[Collected data]
▼

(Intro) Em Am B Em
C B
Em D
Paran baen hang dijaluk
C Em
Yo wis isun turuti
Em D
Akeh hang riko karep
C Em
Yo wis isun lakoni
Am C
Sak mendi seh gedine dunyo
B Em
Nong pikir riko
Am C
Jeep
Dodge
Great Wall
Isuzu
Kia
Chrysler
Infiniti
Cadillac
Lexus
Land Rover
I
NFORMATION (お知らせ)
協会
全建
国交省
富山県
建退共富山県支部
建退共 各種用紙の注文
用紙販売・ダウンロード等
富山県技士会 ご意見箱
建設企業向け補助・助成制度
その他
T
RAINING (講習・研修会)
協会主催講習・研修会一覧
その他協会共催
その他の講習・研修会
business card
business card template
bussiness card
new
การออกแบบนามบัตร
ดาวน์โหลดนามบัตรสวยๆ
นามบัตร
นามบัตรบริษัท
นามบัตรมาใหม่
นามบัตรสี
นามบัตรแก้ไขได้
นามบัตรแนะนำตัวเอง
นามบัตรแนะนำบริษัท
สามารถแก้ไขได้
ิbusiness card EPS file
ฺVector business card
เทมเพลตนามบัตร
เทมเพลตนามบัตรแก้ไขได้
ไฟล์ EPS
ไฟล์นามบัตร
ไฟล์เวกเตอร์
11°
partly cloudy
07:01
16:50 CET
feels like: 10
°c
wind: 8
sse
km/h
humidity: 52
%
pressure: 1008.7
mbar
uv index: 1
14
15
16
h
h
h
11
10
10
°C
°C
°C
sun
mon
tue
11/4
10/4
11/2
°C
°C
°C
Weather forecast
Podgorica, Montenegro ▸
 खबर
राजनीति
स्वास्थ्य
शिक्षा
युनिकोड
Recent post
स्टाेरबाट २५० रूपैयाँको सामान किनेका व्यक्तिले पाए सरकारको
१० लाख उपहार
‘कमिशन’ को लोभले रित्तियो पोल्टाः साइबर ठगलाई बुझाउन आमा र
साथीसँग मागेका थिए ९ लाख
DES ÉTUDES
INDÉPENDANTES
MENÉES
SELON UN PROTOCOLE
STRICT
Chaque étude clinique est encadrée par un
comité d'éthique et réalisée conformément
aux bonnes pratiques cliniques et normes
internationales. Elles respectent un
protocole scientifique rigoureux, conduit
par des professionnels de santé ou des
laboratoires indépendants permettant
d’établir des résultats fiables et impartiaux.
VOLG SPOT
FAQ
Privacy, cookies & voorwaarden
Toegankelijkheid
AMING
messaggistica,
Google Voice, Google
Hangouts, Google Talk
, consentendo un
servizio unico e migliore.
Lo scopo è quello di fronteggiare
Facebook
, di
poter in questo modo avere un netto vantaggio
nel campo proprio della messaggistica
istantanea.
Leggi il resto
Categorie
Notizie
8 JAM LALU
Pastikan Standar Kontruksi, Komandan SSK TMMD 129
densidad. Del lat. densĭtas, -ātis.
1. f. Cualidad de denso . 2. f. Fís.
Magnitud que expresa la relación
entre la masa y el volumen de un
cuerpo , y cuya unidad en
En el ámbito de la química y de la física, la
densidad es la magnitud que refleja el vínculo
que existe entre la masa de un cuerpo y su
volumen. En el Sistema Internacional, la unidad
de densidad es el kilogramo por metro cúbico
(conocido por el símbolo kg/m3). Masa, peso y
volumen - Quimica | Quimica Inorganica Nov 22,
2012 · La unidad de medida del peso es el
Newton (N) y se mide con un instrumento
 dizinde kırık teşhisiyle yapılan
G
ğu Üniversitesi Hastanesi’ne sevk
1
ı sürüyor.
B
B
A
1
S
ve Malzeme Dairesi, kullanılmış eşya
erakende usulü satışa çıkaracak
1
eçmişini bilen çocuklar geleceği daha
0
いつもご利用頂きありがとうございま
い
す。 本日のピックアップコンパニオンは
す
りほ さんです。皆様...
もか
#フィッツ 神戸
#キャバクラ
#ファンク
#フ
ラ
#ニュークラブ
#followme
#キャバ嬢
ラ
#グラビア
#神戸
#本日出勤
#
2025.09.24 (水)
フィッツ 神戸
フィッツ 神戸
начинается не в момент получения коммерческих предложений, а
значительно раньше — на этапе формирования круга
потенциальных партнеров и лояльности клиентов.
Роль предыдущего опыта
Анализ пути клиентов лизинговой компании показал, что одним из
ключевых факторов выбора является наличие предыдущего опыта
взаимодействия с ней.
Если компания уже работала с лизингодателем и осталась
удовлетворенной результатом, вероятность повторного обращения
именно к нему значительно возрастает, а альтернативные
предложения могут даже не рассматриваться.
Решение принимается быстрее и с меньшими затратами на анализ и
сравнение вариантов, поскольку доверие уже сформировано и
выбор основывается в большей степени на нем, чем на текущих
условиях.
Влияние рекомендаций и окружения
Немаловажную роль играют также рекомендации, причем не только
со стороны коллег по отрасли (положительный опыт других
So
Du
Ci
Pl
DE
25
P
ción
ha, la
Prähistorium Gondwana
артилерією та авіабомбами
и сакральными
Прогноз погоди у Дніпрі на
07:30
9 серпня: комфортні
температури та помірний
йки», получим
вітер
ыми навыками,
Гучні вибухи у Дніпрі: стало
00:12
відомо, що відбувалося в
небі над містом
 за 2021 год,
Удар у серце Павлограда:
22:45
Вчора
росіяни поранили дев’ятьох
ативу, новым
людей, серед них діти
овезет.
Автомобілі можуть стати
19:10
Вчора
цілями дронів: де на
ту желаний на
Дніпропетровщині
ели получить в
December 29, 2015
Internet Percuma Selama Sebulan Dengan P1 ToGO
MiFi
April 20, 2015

▲

WHAT IS REQUIRED:
All of the records need to be returned exactly as they are.

ANSWER:
(Intro) Em Am B Em
C B
Em D
Paran baen hang dijaluk
C Em
Yo wis isun turuti
Em D
Akeh hang riko karep
C Em
Yo wis isun lakoni
Am C
Sak mendi seh gedine dunyo
B Em
Nong pikir riko
Am C
Jeep
Dodge
Great Wall
Isuzu
Kia
Chrysler
Infiniti
Cadillac
Lexus
Land Rover
I
NFORMATION (お知らせ)
協会
全建
国交省
富山県
建退共富山県支部
建退共 各種用紙の注文
用紙販売・ダウンロード等
富山県技士会 ご意見箱
建設企業向け補助・助成制度
その他
T
RAINING (講習・研修会)
協会主催講習・研修会一覧
その他協会共催
その他の講習・研修会
business card
business card template
bussiness card
new
การออกแบบนามบัตร
ดาวน์โหลดนามบัตรสวยๆ
นามบัตร
นามบัตรบริษัท
นามบัตรมาใหม่
นามบัตรสี
นามบัตรแก้ไขได้
นามบัตรแนะนำตัวเอง
นามบัตรแนะนำบริษัท
สามารถแก้ไขได้
ิbusiness card EPS file
ฺVector business card
เทมเพลตนามบัตร
เทมเพลตนามบัตรแก้ไขได้
ไฟล์ EPS
ไฟล์นามบัตร
ไฟล์เวกเตอร์
11°
partly cloudy
07:01
16:50 CET
feels like: 10
°c
wind: 8
sse
km/h
humidity: 52
%
pressure: 1008.7
mbar
uv index: 1
14
15
16
h
h
h
11
10
10
°C
°C
°C
sun
mon
tue
11/4
10/4
11/2
°C
°C
°C
Weather forecast
Podgorica, Montenegro ▸
 खबर
राजनीति
स्वास्थ्य
शिक्षा
युनिकोड
Recent post
स्टाेरबाट २५० रूपैयाँको सामान किनेका व्यक्तिले पाए सरकारको
१० लाख उपहार
‘कमिशन’ को लोभले रित्तियो पोल्टाः साइबर ठगलाई बुझाउन आमा र
साथीसँग मागेका थिए ९ लाख
DES ÉTUDES
INDÉPENDANTES
MENÉES
SELON UN PROTOCOLE
STRICT
Chaque étude clinique est encadrée par un
comité d'éthique et réalisée conformément
aux bonnes pratiques cliniques et normes
internationales. Elles respectent un
protocole scientifique rigoureux, conduit
par des professionnels de santé ou des
laboratoires indépendants permettant
d’établir des résultats fiables et impartiaux.
VOLG SPOT
FAQ
Privacy, cookies & voorwaarden
Toegankelijkheid
AMING
messaggistica,
Google Voice, Google
Hangouts, Google Talk
, consentendo un
servizio unico e migliore.
Lo scopo è quello di fronteggiare
Facebook
, di
poter in questo modo avere un netto vantaggio
nel campo proprio della messaggistica
istantanea.
Leggi il resto
Categorie
Notizie
8 JAM LALU
Pastikan Standar Kontruksi, Komandan SSK TMMD 129
densidad. Del lat. densĭtas, -ātis.
1. f. Cualidad de denso . 2. f. Fís.
Magnitud que expresa la relación
entre la masa y el volumen de un
cuerpo , y cuya unidad en
En el ámbito de la química y de la física, la
densidad es la magnitud que refleja el vínculo
que existe entre la masa de un cuerpo y su
volumen. En el Sistema Internacional, la unidad
de densidad es el kilogramo por metro cúbico
(conocido por el símbolo kg/m3). Masa, peso y
volumen - Quimica | Quimica Inorganica Nov 22,
2012 · La unidad de medida del peso es el
Newton (N) y se mide con un instrumento
 dizinde kırık teşhisiyle yapılan
G
ğu Üniversitesi Hastanesi’ne sevk
1
ı sürüyor.
B
B
A
1
S
ve Malzeme Dairesi, kullanılmış eşya
erakende usulü satışa çıkaracak
1
eçmişini bilen çocuklar geleceği daha
0
いつもご利用頂きありがとうございま
い
す。 本日のピックアップコンパニオンは
す
りほ さんです。皆様...
もか
#フィッツ 神戸
#キャバクラ
#ファンク
#フ
ラ
#ニュークラブ
#followme
#キャバ嬢
ラ
#グラビア
#神戸
#本日出勤
#
2025.09.24 (水)
フィッツ 神戸
フィッツ 神戸
начинается не в момент получения коммерческих предложений, а
значительно раньше — на этапе формирования круга
потенциальных партнеров и лояльности клиентов.
Роль предыдущего опыта
Анализ пути клиентов лизинговой компании показал, что одним из
ключевых факторов выбора является наличие предыдущего опыта
взаимодействия с ней.
Если компания уже работала с лизингодателем и осталась
удовлетворенной результатом, вероятность повторного обращения
именно к нему значительно возрастает, а альтернативные
предложения могут даже не рассматриваться.
Решение принимается быстрее и с меньшими затратами на анализ и
сравнение вариантов, поскольку доверие уже сформировано и
выбор основывается в большей степени на нем, чем на текущих
условиях.
Влияние рекомендаций и окружения
Немаловажную роль играют также рекомендации, причем не только
со стороны коллег по отрасли (положительный опыт других
So
Du
Ci
Pl
DE
25
P
ción
ha, la
Prähistorium Gondwana
артилерією та авіабомбами
и сакральными
Прогноз погоди у Дніпрі на
07:30
9 серпня: комфортні
температури та помірний
йки», получим
вітер
ыми навыками,
Гучні вибухи у Дніпрі: стало
00:12
відомо, що відбувалося в
небі над містом
 за 2021 год,
Удар у серце Павлограда:
22:45
Вчора
росіяни поранили дев’ятьох
ативу, новым
людей, серед них діти
овезет.
Автомобілі можуть стати
19:10
Вчора
цілями дронів: де на
ту желаний на
Дніпропетровщині
ели получить в
December 29, 2015
Internet Percuma Selama Sebulan Dengan P1 ToGO
MiFi
April 20, 2015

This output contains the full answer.